By Noah Browning
LONDON (Reuters) -Oil prices rose on Friday but were on course for a fourth successive weekly decline as signs of disappointing global fuel demand growth outweigh fears of supply disruptions on rising Mideast tensions.
Brent crude futures gained 46 cents, or 0.6%, to $79.98 a barrel by 0841 GMT, while U.S. West Texas Intermediate crude futures rose 51 cents, or 0.7%, to $76.82.
Both benchmarks have declined by more than 7% over the last four weeks in the longest streak of consecutive weekly losses this year.
Disappointing economic data from top oil importer China and a survey showing weaker manufacturing activity across Asia, Europe and the United States raised the risk of an underpowered global economic recovery that would weigh on oil consumption.
Falling manufacturing activity in China also inhibited prices, adding to concerns about demand growth after June data showed imports and refinery activity were lower than last year.
Asia’s crude oil imports in July fell to their lowest level in two years, sapped by weak demand in China and India, data from LSEG Oil Research showed.
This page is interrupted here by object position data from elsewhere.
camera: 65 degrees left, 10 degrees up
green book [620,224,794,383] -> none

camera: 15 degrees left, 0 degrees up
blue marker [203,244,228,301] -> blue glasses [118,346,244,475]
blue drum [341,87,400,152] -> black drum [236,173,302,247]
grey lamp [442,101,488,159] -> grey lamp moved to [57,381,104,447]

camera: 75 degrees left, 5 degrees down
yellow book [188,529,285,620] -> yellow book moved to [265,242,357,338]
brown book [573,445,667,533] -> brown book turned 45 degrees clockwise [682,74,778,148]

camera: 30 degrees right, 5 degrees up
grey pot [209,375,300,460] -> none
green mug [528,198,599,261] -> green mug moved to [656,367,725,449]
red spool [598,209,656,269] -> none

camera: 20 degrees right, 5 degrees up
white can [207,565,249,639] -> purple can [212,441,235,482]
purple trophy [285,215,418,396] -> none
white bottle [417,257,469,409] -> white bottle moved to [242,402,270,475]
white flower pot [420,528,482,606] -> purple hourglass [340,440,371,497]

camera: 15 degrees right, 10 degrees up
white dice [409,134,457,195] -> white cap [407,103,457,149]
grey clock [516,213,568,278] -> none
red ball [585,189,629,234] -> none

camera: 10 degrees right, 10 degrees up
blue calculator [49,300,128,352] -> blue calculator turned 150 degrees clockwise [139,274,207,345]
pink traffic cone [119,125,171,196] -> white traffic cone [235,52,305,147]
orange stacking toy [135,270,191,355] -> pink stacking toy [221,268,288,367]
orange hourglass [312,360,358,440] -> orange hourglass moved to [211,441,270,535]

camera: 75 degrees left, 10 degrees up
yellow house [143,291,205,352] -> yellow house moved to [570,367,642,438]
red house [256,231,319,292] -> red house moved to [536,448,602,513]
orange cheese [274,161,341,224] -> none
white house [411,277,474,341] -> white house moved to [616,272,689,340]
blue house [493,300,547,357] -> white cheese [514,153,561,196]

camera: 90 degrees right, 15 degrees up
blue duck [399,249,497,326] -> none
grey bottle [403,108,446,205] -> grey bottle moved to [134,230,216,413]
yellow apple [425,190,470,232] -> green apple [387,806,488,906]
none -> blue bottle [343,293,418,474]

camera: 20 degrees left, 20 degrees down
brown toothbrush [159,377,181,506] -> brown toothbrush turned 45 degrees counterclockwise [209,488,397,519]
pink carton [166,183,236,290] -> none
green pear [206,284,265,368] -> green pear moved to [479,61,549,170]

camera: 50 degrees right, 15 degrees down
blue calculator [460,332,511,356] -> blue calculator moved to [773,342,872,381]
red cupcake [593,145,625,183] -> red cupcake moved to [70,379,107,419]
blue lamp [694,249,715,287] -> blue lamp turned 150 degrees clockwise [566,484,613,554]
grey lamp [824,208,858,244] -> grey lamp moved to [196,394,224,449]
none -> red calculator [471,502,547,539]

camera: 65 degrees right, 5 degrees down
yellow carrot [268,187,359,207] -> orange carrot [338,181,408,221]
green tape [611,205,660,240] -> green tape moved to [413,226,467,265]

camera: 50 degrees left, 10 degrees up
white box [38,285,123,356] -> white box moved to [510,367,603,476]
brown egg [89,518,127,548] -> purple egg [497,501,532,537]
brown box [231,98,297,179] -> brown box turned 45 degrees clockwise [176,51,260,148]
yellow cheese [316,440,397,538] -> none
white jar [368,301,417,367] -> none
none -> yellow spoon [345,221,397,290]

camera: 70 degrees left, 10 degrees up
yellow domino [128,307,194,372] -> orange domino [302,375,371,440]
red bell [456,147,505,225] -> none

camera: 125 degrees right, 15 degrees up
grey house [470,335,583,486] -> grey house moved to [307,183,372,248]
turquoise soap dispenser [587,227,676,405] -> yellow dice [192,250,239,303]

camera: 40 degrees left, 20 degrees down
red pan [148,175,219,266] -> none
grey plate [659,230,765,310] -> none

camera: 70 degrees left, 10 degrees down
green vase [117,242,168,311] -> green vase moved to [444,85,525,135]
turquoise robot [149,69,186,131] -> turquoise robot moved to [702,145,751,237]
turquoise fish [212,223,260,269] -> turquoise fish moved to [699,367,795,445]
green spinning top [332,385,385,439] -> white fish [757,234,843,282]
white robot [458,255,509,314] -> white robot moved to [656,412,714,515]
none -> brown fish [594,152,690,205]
Meanwhile OPEC+ in a meeting on Thursday kept its oil output policy unchanged including a plan to start unwinding one layer of cuts from October, which could keep supply buoyant.
“Crude futures were marginally higher early Friday … as demand concerns continued to tip the balance against supply worries stoked by a surge in Mideast geopolitical tensions,” said Vandana Hari, founder of analysis provider Vanda (NASDAQ:VNDA) Insights.
Oil investors are also cautiously watching developments in the Middle East, where the killing of senior leaders of Iran-aligned militant groups Hamas and Hezbollah stoked fears that the region could be on the brink of all-out war, threatening to disrupt supplies.
“Heightened geopolitical tensions were reflected in a rising premium for call options as traders are taking a view that prices will rise,” ANZ said, adding that Brent call option contract purchases rose hit their highest level since April.
“Oil three-month implied volatility rose to 26.6% from a low of 22.6% in mid-July.”